October 16, 2010


I've always enjoyed a good story.  There's a certain knack to telling stories that can hold people's attention. One must make the reader feel as if they are a part of the story.  As if the good folks are their dear friends and the villains their mortal enemies.  They must stake a claim in the outcome, emotionally invest in the characters, long to hear how the story ends.  There's nothing worse than becoming involved in a story only to find that the ending leaves you wondering what just happened.  By all means, throw a twist in the plot; bring in new characters who muddle the outcome; but a story that ends with disappointment is a waste of my time.  It's not entertaining, it's not something that makes me say, "My, wasn't that clever!"  If I've invested in the story only to have the rug pulled out from under me with the fate of the characters in unhappy circumstances, I'm not likely to read it again or recommend it to others.  And, trials must be a part of the tale but I don't think one tragedy after another paints a very realistic scene and even if, in some cases it does, I think a story about it only compounds the grief.

A biography is one thing and the story written for entertainment quite another.  There are times when real life is very disappointing and the outcome leaves me wondering, "Why?" but that's been discussed elsewhere.  Now don't get me wrong, there are lots of real life scenarios with unhappy endings but that's just the reason why stories should turn out better.  And I guess there are times when a tale takes a turn for the worst that makes me cry along with the characters but disappointed as I am, I don't feel cheated by the end.  When Robin Hood was dying, I shouted for Little John to do something!  And yet, I knew why he could not.

Like my girls, and probably part of the reason they feel they way they do, I really like the old classics, full of mystery and adventure.  As a girl, I could imagine myself sword fighting, rafting, sleuthing out clues or being a sharp shooting archer right along with the best of them. After all, Lady Marion could do it...but she had something that I lacked.  As well as being an adventuress and full of courage (things I thought I could muster quite well) she also knew how to be a charming lady of quality.  As a tom boy, whose parents didn't have any boys, I felt rather inadequate to fill that role.  Or as one of the ladies of Longbourn, who would never dream of soiling their gowns...except Elizabeth.  Well, maybe...

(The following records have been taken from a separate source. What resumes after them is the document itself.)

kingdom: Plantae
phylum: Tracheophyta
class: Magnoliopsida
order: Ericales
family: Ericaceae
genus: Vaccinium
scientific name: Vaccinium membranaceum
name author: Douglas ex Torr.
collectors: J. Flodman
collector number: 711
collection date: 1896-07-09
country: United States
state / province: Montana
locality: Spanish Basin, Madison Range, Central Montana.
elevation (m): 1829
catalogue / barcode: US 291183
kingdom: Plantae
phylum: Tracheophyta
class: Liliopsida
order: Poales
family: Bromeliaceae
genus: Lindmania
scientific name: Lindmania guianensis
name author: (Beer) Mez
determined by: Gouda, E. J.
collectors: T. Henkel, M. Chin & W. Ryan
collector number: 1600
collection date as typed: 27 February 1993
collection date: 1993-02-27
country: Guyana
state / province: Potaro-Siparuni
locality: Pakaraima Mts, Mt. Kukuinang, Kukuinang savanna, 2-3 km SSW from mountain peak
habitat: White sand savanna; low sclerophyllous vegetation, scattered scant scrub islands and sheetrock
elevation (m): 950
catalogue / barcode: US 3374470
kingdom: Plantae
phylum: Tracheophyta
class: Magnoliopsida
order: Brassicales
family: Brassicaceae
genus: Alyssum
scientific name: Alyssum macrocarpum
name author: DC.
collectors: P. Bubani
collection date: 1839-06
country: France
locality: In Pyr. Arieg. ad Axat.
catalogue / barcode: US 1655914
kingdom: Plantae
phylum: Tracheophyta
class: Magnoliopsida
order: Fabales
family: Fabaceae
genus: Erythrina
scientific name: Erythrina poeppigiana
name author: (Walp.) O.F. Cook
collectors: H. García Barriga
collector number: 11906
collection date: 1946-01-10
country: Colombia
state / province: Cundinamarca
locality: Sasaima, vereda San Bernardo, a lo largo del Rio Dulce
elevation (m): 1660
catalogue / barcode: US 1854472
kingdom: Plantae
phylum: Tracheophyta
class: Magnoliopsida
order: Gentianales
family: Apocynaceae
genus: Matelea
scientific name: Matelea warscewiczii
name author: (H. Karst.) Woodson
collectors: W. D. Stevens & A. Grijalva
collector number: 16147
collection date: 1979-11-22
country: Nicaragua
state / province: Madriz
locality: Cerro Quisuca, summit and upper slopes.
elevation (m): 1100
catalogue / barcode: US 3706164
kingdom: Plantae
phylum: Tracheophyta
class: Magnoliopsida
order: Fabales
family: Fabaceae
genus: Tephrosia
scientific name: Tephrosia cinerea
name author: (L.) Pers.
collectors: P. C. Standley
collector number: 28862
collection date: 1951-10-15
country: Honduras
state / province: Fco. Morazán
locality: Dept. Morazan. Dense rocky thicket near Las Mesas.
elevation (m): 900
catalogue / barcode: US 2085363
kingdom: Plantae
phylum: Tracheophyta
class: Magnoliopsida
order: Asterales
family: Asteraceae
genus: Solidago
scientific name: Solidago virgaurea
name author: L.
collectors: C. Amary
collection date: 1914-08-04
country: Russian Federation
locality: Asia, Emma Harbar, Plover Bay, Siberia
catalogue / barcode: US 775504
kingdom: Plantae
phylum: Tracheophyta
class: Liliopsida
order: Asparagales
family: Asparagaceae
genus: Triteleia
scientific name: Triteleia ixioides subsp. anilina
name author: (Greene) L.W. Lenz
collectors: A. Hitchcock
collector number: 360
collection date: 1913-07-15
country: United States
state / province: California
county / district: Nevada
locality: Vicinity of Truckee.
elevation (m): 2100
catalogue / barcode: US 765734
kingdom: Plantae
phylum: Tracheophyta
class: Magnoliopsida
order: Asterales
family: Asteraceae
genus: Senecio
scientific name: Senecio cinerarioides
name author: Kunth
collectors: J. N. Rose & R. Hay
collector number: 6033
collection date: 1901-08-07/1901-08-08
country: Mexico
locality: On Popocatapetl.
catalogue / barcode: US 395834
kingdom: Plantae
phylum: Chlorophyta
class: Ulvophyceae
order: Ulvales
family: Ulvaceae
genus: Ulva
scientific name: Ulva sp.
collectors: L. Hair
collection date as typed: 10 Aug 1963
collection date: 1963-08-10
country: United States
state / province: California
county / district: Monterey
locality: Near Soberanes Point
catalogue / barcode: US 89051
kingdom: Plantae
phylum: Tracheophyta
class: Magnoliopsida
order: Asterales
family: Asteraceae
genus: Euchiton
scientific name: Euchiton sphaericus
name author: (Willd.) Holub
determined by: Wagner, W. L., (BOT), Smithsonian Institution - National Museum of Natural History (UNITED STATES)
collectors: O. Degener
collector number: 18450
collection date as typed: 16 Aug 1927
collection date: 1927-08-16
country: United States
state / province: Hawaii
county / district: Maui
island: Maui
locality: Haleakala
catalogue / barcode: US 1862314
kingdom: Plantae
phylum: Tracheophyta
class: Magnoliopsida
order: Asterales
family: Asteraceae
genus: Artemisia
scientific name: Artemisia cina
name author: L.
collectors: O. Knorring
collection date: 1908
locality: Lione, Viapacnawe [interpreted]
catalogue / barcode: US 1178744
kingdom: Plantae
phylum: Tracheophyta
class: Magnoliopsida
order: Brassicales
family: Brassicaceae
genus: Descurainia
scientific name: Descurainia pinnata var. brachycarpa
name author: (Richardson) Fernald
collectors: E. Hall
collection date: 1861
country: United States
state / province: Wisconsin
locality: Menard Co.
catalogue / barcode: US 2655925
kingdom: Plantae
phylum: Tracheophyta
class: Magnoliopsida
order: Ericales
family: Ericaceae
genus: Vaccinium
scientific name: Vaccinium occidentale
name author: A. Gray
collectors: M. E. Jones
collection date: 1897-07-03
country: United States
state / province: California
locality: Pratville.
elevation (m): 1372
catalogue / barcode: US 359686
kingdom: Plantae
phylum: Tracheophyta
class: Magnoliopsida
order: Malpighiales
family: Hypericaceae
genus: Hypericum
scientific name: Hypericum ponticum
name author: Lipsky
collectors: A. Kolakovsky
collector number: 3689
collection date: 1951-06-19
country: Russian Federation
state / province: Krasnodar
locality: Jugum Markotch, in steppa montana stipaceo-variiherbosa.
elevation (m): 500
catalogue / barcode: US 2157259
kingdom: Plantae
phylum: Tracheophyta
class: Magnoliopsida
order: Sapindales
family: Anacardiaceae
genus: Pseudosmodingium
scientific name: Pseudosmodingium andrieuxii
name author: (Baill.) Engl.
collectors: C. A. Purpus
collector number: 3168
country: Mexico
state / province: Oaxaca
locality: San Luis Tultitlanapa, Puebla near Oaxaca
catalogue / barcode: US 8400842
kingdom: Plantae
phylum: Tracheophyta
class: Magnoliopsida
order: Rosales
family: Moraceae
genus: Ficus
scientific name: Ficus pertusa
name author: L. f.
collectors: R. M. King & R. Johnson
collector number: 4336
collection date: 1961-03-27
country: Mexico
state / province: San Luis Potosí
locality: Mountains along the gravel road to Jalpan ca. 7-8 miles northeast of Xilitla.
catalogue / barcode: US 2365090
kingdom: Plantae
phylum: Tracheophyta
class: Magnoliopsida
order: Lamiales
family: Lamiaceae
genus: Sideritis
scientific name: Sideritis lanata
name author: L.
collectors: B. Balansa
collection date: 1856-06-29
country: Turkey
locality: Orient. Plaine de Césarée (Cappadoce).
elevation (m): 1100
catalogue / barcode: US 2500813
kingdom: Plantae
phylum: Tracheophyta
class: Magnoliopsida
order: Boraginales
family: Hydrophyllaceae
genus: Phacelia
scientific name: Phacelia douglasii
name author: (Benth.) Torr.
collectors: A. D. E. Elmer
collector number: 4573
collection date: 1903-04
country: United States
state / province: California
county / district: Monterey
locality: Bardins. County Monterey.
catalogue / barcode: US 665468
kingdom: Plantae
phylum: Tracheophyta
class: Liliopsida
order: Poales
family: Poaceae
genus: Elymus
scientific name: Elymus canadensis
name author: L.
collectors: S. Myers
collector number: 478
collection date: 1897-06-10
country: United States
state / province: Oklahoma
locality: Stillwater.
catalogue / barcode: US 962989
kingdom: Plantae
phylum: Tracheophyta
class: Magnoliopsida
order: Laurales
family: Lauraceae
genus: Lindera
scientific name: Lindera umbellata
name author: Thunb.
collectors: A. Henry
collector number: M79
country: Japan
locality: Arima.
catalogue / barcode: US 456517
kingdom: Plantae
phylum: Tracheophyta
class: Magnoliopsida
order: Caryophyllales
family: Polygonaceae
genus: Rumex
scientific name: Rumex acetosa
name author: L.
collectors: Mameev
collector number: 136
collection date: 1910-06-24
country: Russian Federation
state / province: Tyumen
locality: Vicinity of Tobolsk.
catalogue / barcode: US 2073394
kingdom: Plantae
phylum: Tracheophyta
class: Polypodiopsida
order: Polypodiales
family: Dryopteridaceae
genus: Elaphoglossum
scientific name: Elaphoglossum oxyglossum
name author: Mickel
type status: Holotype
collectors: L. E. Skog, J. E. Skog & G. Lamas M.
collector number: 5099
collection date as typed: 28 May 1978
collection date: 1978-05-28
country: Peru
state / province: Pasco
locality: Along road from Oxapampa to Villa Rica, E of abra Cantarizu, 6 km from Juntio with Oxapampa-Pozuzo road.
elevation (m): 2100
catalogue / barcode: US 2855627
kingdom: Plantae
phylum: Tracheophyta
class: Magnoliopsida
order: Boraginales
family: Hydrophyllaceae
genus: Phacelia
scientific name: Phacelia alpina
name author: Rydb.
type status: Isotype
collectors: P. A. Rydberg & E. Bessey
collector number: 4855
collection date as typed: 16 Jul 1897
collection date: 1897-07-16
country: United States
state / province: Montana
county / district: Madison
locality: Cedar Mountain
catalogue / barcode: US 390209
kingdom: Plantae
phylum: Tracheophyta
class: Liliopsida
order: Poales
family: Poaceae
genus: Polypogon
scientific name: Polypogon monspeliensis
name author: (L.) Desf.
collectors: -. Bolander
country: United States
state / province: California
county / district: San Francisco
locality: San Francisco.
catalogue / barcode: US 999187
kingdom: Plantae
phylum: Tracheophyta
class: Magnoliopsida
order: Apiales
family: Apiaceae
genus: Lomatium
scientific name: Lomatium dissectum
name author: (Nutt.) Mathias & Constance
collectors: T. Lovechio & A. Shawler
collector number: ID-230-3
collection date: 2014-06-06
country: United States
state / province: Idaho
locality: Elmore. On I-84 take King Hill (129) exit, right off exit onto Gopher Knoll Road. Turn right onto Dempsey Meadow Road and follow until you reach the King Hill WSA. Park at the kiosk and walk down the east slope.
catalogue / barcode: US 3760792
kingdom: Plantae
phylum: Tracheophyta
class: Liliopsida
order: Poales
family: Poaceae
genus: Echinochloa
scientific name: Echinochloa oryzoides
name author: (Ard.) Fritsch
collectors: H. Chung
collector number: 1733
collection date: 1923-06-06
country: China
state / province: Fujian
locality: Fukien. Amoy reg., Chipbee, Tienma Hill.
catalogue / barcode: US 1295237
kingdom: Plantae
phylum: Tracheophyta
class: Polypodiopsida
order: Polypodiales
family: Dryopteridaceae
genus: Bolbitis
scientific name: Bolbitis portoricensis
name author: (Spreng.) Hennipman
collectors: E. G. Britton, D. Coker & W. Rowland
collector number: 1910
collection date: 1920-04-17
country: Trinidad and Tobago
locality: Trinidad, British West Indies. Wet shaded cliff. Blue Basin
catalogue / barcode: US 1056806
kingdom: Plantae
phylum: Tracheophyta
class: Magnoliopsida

I'm glad to see that my girls have followed in my footsteps. It's not enough to dream of being the princess, high in her ivory tower, untouched by the perils of her people, living the life of luxury far from the regular folks who earn their living or even their survival, the best way they can and having the handsome prince swooning at your feet like a lovesick puppy.  Well... that may be worthy of a few fleeting moments of thought...but I wouldn't want to live there!  How dull!  A truly wonderful tale is one full of the heart, of noble people who are not afraid to work, or fight, along side those whose fortunes or circumstances in life are far beneath their own.  The reason is that in many cases, nobility comes from the heart.  Take Arthur for example, he didn't know who he was until he was thrust into the kingship after pulling the sword from the stone.  The most unlikely to fill the long vacant throne and yet the one who could do it the best.

All this to say that when I've read all the wonderful stories, I get the urge to write my own.  To create a world in which the hero or heroine emerges as likable and worthy of the regard of my readers.  Someone who inspires them and makes choices that are noble and virtuous in nature even in trying situations.  Doing what's right in times of happiness and plenty doesn't take much effort. Not to say that they never make mistakes or disappoint but all in all, they try to do what's right.  And they will probably live happily ever after because they deserve it. Like the underdog, or the girl with the courage to defend what's right when she stands to lose something important... and, of course, the man who loves her for it.

On a bit of a side note; a must for a good character is a little common sense.  It's tough to stand behind someone who continually makes decisions based on half truths or that don't make any sense to the reader as if they are based on something the author knows about the character that we'll never learn.   I despise coming away from a story with unanswered questions about what happened.  Even if I don't agree with the decisions the character makes, at least if I can understand why they did it that way, I can follow along with their reasoning.  Or more to the point, the lack of continuity in the characters personality that begs more information but it never comes leaves me thinking that they are not worthy of the investment.  I can't identify with someone unless I know where they are coming from.  The inability to understand why they do what they do doesn't draw me closer to them.  It only serves to do the opposite by causing me to disconnect with them and lose interest in the story, or at least their portion of it. 
I guess it's sort of wishful thinking...imagining myself in the role of someone who can persevere in the shadow of trials or who goes on to do what's right when it would be easier to quit.  Just a gal who lives a life that has meaning and inspiration to leave behind to those who follow.

After all, isn't that what we all try to do?  Through all the pain and trials that come our way and all the tough choices we have to make, we try to do what's right.  Not for what we can gain for ourselves but for those we care about.  Often that involves sacrifice and stepping back from the forefront to stand beside those we love.  But in the end, we're rewarded for it, either in this life or the eternity to come.  A legacy worthy of a princess...or even a pauper.